Alba Adriatica, rubati i computer nella scuola media

Furto nel fine settimana, prese anche le monete del distributore di bevande Polemica sulla videosorveglianza: le telecamere non fanno riprese ampie
ALBA ADRIATICA. Furto di computer alla scuola media di via Duca d’Aosta ad Alba Adriatica. Tre notti fa, ignoti, passando dal retro dell’edificio scolastico hanno forzato l’ingresso che dà alla sala multimediale della scuola media dentro cui c’erano i computer utilizzati dai bambini per apprendere lezioni di informatica.

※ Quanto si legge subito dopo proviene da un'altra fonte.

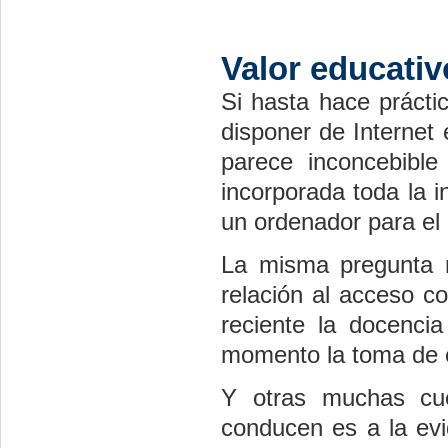
Valor educativ
Si hasta hace prácti
disponer de Internet
parece inconcebibl
incorporada toda la 
un ordenador para el 
La misma pregunta 
relación al acceso c
reciente la docenci
momento la toma de e
Y otras muchas cu
conducen es a la ev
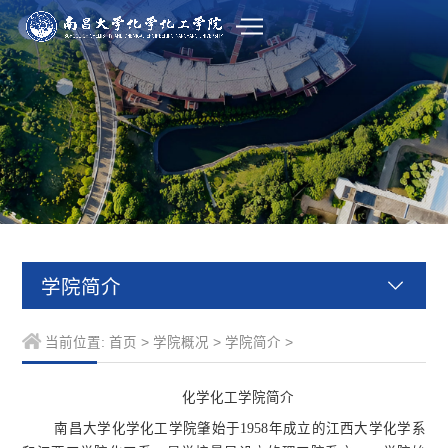
学院简介
当前位置:
首页
>
学院概况
>
学院简介
>
化学化工学院简介
南昌大学化学化工学院肇始于1958年成立的江西大学化学系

I ladri hanno pensato di appropriarsene forzando l’ingresso. Non paghi, hanno anche distrutto il distributore automatico di bevande per racimolare alcuni spiccioli, prima di dileguarsi. Il furto è stato scoperto lunedì alla riapertura della scuola ed il colpo sarebbe stato messo a segno nel week end.

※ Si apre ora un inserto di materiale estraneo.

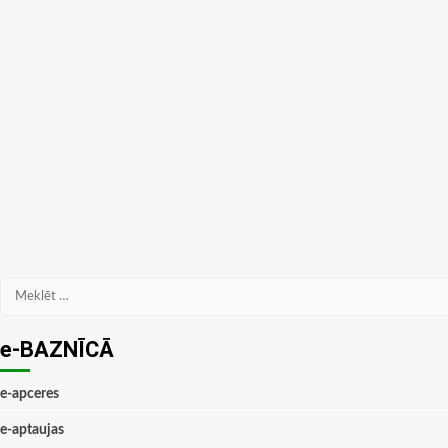
Meklēt:
e-BAZNĪCĀ
e-apceres
e-aptaujas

La denuncia è stata presentata ai carabinieri della stazione di Alba Adriatica che indagano senza però un reale contributo da parte delle telecamere cittadine. Le videocamere sono state tarate per non avere un campo di visuale il più ampio possibile, probabilmente per questione di privacy, ci viene detto. L’obiettivo degli apparati della rete di videosorveglianza cittadina, gestibile in remoto, riprenderebbe angoli stretti dell’esterno, come nel caso delle scuole. Questo rende impossibile registrare cosa accade in un perimetro più ampio delle strutture e degli spazi pubblici.

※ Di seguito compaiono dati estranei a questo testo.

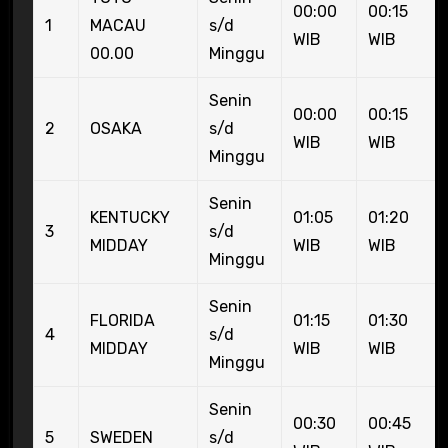
00:00
00:15
1
MACAU
s/d
WIB
WIB
00.00
Minggu
Senin
00:00
00:15
2
OSAKA
s/d
WIB
WIB
Minggu
Senin
KENTUCKY
01:05
01:20
3
s/d
MIDDAY
WIB
WIB
Minggu
Senin
FLORIDA
01:15
01:30
4
s/d
MIDDAY
WIB
WIB
Minggu
Senin
00:30
00:45
5
SWEDEN
s/d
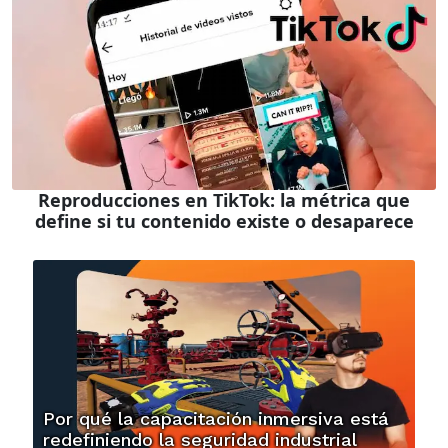
Reproducciones en TikTok: la métrica que
define si tu contenido existe o desaparece
Por qué la capacitación inmersiva está
redefiniendo la seguridad industrial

Se, come accade un po’ dappertutto, la visuale fosse maggiore e con un grandangolo il più ampio possibile, ogni movimento verrebbe registrato diventando di utilità alle forze dell’ordine che devono indagare. L’arrivo del “Grande Fratello”, Alba Adriatica l’attendeva da molti, molti mesi. Fu l’amministrazione Giovannelli a presentare il progetto intercettando i fondi per realizzarlo ed è stata l’attuale amministrazione comunale a concludere l’iter e a montare gli occhi spia sulla città. Ma con poco o scarso risultato, se davvero alle miopi telecamere sono venute pure le cataratte.